Haroula Rose Announces 'Catch the Light,' “Time’s Fool” Out Now

Article Contributed by Sarah J Frost | Published on Thursday, February 3, 2022

Haroula Rose sings like she’s telling a secret, a style the Los Angeles-based singer-songwriter can perhaps owe to the many years she spent shyly composing and playing her haunting melodies alone in her native Chicago. With Catch the Light (June 17), her third album and first to co-produce, Rose has deepened and complicated her dreamy, tender repertoire. “Time’s Fool,” the album’s first single, is out now, featuring Molly Parden on harmonies and callbacks, Omar Velasco on the second guitar, and the inimitable Greg Leisz on pedal steel.

The nine songs on Catch the Light are songs full of loving and longing, evocative confessions that document the shadow of sorrow that roots beneath every joy. The title song, written in an inspired twenty-minute rush, is a study in “how we’re all enraptured by darkness and light,” and how contrasts give our lives meaning. The title is also a cinematographic reference to Rose’s work as a filmmaker. Since her last album, she’s released her debut feature as a writer and director, the highly acclaimed “Once Upon a River,” which was celebrated as one of 2020’s most anticipated films by TIME and Filmmaker magazines, winning 19 awards at 40 festivals worldwide. The “Once Upon a River” soundtrack was a collaboration between Rose and acclaimed artists such as Rodney Crowell, Will Oldham, JD Souther, and Peter Bradley Adams, with a score by Zac Rae.

“Catch the Light has to do with various pieces of my life coming together in a very personal, naked way,” Rose says. “I wanted to make a record that was sparse — just guitars, pianos and vocals, basically. I consider this album as a reflection of going inward, and sharing parts of my life in that way. The metaphor for the title, Catch the Light, has both to do with cinema — as well as seeing the light inside of us that illuminates in darkness.”

The seven originals and two covers on Catch the Light feature a wide cast of musicians who helped create the sweeping, spacious arrangements with minimal elements. These collaborations, especially in the era of social distance, were especially critical to the album’s intimate appeal. Ben Davis and Will Graefe contributed vocals and guitar on two songs they co-wrote with Rose —“Happenstance,” and “The Nature of Things.” Joachim Cooder plays percussion and cajón on "Luchín"; Greg Liesz plays pedal steel and Omar Valasco plays guitar on two songs each.
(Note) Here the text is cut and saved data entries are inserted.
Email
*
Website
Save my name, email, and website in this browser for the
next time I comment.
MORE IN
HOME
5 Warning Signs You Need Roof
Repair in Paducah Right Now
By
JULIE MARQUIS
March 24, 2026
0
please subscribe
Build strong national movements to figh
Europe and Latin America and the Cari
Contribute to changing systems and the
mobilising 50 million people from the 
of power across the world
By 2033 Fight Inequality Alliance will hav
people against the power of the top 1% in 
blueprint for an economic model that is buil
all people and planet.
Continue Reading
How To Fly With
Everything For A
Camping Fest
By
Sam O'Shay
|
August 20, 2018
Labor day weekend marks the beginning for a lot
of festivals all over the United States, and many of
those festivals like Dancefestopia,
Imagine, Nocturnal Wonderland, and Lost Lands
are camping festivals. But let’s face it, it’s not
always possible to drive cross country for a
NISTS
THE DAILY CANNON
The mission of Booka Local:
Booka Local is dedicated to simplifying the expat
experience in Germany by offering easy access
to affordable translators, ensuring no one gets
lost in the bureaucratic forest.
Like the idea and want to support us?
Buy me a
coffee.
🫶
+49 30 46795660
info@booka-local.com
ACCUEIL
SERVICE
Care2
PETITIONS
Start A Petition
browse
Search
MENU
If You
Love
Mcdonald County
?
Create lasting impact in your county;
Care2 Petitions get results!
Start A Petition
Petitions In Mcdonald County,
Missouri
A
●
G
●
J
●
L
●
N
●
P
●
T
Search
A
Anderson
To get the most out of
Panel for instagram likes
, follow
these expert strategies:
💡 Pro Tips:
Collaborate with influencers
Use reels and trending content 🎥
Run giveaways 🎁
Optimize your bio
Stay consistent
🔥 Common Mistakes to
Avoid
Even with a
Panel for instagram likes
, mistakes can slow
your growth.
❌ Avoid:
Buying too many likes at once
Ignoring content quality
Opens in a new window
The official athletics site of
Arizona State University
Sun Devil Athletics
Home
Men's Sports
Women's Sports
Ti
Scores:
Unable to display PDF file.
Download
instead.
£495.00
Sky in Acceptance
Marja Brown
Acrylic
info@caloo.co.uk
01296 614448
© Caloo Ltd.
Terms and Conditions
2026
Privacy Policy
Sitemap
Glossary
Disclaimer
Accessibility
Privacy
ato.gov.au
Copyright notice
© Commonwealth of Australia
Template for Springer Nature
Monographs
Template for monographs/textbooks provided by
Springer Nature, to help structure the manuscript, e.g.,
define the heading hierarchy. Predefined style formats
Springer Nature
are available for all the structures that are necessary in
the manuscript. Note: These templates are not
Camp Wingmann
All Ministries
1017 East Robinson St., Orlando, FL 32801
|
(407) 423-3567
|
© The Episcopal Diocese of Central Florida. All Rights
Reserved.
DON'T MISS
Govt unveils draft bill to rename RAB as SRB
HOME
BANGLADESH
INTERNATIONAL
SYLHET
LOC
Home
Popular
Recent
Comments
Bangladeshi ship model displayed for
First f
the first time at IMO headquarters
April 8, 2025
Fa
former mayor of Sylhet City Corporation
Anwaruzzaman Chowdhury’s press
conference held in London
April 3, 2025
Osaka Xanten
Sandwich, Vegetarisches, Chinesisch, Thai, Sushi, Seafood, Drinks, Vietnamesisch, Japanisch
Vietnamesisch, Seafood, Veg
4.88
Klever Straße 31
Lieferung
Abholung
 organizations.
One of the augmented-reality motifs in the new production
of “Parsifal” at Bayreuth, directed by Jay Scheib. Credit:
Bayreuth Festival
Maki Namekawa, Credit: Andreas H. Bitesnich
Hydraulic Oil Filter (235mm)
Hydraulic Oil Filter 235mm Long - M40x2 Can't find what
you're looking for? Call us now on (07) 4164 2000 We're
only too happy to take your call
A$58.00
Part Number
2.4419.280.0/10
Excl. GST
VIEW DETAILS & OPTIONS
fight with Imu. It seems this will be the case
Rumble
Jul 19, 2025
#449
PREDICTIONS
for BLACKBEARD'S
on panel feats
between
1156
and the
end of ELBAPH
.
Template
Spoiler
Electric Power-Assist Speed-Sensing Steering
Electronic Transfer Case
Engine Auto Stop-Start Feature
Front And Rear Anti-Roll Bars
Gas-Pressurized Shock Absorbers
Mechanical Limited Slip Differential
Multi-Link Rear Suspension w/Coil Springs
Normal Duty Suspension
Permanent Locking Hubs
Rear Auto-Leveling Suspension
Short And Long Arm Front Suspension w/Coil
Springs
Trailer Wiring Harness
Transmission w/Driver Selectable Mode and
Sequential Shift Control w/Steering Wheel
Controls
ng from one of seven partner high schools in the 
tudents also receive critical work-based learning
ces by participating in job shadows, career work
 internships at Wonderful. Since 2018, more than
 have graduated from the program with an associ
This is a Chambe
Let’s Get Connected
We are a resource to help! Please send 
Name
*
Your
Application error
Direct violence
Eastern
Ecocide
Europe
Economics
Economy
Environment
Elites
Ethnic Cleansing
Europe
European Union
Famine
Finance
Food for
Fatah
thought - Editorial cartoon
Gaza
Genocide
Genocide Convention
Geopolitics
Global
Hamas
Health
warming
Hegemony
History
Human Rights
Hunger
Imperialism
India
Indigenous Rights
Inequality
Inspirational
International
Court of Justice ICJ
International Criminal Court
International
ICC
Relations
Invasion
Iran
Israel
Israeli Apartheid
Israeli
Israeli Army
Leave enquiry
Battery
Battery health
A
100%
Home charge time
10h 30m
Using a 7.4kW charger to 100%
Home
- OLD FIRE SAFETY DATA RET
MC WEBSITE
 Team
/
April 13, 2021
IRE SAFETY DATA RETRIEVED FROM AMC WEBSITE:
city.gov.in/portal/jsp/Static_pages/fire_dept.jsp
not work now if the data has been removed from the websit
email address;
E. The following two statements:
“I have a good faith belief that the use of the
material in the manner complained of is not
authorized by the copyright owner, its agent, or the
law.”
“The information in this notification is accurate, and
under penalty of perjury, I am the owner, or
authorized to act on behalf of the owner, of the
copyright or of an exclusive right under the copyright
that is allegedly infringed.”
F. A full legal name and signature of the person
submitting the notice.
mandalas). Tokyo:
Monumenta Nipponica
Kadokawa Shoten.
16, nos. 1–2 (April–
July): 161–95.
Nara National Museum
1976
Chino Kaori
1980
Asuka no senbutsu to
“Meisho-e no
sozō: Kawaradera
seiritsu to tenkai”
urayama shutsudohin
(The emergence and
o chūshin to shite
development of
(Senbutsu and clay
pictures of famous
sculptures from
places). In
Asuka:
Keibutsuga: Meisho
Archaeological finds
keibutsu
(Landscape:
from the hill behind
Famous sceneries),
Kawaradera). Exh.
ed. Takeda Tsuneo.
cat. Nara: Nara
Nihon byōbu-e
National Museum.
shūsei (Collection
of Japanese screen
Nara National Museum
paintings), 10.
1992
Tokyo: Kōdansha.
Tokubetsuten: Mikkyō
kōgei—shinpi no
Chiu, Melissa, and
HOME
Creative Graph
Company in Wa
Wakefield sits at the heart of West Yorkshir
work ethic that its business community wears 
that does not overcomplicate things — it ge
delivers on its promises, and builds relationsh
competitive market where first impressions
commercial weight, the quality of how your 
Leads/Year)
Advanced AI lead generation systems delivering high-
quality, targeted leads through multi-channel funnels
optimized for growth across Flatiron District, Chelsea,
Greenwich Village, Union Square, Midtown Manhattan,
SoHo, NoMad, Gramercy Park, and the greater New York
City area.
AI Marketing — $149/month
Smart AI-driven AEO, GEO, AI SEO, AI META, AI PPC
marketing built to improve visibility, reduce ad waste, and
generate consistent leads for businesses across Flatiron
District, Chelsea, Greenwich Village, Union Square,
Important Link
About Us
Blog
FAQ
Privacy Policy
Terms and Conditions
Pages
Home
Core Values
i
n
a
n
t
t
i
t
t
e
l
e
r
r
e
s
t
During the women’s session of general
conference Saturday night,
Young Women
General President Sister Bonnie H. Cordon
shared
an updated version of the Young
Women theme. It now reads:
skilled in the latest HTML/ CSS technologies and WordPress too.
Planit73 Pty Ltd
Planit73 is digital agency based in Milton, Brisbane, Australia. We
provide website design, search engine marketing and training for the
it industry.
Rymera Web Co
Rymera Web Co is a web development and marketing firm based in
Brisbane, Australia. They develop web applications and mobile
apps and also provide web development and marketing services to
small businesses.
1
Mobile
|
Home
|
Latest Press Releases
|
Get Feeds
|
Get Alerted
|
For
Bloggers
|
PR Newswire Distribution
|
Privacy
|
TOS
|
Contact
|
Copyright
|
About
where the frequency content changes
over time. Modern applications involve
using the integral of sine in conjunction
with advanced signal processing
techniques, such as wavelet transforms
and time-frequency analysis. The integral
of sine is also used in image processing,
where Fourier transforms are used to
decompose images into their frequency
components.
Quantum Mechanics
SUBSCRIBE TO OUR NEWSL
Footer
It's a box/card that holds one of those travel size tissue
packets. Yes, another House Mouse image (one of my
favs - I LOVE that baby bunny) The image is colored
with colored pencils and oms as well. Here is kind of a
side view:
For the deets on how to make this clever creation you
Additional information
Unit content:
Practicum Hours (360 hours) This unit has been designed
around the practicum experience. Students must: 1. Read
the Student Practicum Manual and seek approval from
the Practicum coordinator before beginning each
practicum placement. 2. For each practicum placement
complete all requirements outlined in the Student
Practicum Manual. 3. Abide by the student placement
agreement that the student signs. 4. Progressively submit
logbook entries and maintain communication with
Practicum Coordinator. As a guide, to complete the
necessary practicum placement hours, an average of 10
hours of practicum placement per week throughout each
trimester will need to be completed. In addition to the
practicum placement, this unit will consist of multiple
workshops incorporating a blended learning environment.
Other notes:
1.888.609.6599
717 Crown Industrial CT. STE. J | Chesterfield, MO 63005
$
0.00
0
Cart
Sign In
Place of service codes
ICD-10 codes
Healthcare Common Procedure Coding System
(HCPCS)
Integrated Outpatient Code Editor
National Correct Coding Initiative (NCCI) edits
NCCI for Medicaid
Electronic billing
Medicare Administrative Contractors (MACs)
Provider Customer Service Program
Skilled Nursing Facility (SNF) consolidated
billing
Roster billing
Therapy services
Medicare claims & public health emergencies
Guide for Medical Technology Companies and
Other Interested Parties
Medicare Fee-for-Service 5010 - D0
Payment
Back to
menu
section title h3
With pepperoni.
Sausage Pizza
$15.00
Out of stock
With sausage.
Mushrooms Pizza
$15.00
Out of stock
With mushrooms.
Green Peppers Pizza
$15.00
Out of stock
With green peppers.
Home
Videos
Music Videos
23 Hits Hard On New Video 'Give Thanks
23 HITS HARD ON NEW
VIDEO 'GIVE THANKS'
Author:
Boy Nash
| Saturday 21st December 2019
Molly Parden’s harmonized and sang callbacks on “Time’s Fool.”

Rose’s fans will likely recognize the imprint of June Tabor, Joni Mitchell, Judee Sill, and Bonnie “Prince” Billy, but the lesser-known but hugely influential Víctor Jara, the Chilean artist and activist who was assassinated in 1973, was an important guide in this highly internal, novelistic album. Rose covered Jara’s song "Luchín," about a child living in a cruel world who finds solace in his inner life, after finding its themes to resonate with the political and social upheavals of 2020. The other cover on the album, Chris Stapleton’s country-rock hit “You Should Probably Leave” is sung as a piano ballad showcasing what Rose does best — finding new layers of poignancy in familiar places.

“I found that because we went inward so much these last two years, that the introspection really shone a light on things we have yet to fully process and discover about ourselves collectively as well as individually,” Rose says. “And I think it’s been valuable, if painful, for me to see so much heartbreak and so many things falling apart whilst others came together or got stronger.”